▸ Written task
Look through the data below and, wherever a line carries the word "Architektenkammer", please copy that line.

- - - -

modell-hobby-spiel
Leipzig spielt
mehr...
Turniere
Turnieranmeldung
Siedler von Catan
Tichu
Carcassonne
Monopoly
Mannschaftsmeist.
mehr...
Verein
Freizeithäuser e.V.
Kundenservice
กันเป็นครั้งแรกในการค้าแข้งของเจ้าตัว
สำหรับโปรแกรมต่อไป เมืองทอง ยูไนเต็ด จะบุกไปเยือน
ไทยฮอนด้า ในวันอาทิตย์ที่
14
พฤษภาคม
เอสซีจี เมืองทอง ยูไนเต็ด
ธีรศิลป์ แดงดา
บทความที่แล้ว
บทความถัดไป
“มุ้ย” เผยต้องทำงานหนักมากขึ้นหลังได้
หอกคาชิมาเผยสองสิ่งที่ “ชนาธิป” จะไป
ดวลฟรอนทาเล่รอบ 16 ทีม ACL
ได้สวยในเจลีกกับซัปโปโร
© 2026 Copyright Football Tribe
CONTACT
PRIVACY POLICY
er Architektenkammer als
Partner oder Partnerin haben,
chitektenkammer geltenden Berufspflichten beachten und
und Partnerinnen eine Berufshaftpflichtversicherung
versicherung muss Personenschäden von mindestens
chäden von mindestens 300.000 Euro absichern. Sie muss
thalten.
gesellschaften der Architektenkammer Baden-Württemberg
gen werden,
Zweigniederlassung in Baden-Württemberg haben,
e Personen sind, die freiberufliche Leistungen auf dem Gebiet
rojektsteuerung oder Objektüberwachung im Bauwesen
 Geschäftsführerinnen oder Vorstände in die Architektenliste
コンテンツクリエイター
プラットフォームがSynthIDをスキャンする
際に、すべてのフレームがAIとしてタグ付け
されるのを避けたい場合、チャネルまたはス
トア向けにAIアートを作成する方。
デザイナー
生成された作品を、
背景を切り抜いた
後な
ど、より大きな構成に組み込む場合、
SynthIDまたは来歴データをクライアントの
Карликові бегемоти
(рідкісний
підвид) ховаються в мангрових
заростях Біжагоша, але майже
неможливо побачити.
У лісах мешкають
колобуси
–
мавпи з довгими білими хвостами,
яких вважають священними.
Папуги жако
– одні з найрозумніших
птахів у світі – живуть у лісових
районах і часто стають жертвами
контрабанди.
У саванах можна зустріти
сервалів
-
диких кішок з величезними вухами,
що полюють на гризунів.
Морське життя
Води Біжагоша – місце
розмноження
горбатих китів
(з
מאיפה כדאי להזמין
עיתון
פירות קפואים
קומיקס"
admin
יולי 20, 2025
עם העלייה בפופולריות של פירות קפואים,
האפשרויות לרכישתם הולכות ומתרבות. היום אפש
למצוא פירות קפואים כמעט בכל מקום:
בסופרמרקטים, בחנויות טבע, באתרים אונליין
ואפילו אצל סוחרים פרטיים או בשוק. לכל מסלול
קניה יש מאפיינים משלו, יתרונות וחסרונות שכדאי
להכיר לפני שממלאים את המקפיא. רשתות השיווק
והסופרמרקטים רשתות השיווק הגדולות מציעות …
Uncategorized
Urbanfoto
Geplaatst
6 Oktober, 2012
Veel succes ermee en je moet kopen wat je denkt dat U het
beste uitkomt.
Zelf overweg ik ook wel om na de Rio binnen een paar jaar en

- - - -

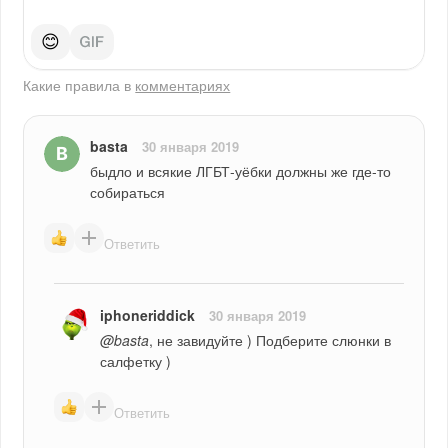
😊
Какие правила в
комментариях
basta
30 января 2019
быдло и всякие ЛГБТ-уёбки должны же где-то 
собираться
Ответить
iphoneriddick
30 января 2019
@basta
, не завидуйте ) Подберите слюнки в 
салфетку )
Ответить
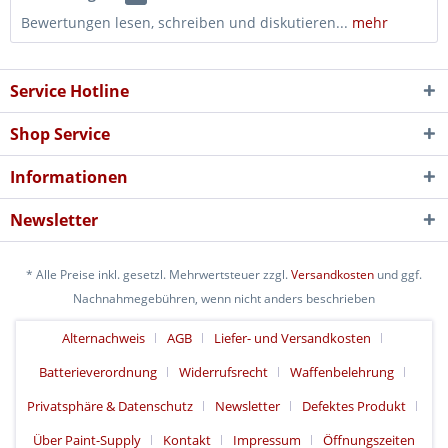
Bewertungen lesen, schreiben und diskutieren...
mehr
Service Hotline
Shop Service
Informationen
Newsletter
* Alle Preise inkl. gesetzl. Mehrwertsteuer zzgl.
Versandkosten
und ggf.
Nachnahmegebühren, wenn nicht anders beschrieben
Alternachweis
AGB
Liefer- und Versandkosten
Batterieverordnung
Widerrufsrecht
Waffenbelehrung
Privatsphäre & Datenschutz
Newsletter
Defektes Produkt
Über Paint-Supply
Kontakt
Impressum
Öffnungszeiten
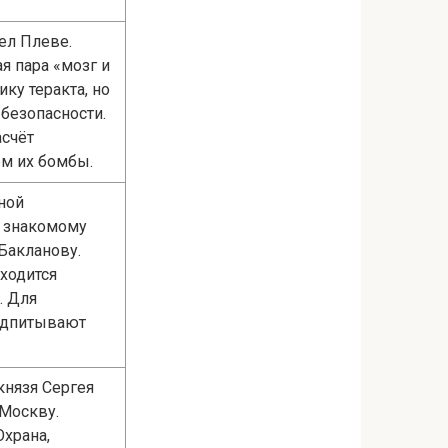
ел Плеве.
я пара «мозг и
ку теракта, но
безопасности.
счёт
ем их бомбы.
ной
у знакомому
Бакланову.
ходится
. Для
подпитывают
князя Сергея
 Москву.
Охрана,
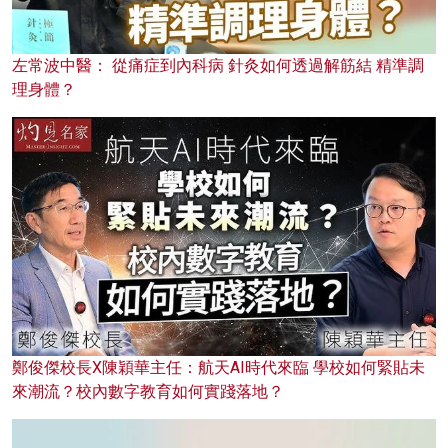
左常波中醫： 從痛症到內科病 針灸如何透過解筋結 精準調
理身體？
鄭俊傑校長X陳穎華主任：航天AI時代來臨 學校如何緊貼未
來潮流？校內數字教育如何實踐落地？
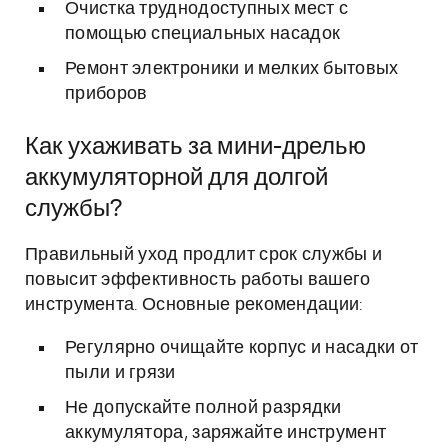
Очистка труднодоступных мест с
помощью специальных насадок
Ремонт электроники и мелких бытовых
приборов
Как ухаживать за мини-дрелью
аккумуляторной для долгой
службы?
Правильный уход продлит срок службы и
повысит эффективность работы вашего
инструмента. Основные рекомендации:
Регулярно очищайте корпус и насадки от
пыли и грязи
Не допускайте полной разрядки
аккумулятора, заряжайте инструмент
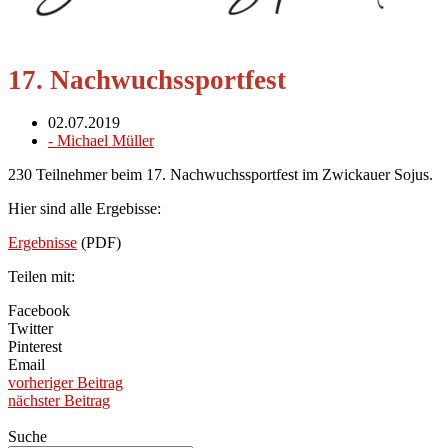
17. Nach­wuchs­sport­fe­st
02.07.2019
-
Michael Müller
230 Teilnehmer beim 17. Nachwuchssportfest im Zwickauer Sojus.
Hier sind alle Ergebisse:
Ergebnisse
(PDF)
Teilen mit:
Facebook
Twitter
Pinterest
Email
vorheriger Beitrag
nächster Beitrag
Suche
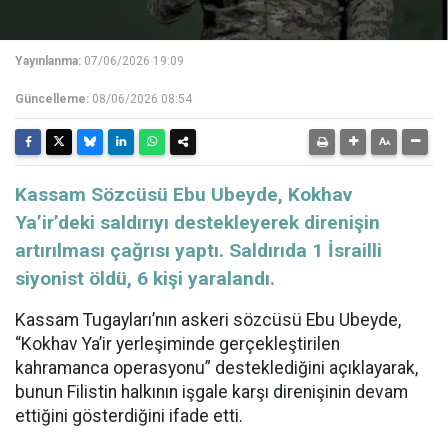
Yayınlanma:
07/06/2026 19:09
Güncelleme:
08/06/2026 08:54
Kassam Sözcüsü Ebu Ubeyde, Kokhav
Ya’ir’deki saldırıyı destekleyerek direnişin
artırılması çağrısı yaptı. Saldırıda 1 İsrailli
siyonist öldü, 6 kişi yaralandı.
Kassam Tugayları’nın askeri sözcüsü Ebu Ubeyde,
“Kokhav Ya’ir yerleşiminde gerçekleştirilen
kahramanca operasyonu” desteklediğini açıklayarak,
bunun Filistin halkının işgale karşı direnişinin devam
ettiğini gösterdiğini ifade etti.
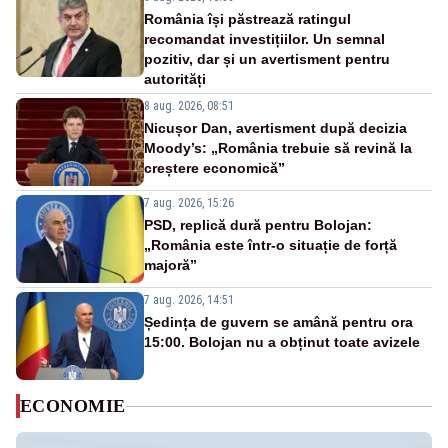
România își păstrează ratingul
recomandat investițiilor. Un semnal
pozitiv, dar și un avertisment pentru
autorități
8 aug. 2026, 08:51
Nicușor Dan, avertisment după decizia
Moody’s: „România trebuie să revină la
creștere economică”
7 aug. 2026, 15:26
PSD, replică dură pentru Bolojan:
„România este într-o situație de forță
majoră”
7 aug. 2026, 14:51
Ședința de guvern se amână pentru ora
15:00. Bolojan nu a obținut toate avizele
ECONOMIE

- - - -

▸ Expected answer
er Architektenkammer als
gesellschaften der Architektenkammer Baden-Württemberg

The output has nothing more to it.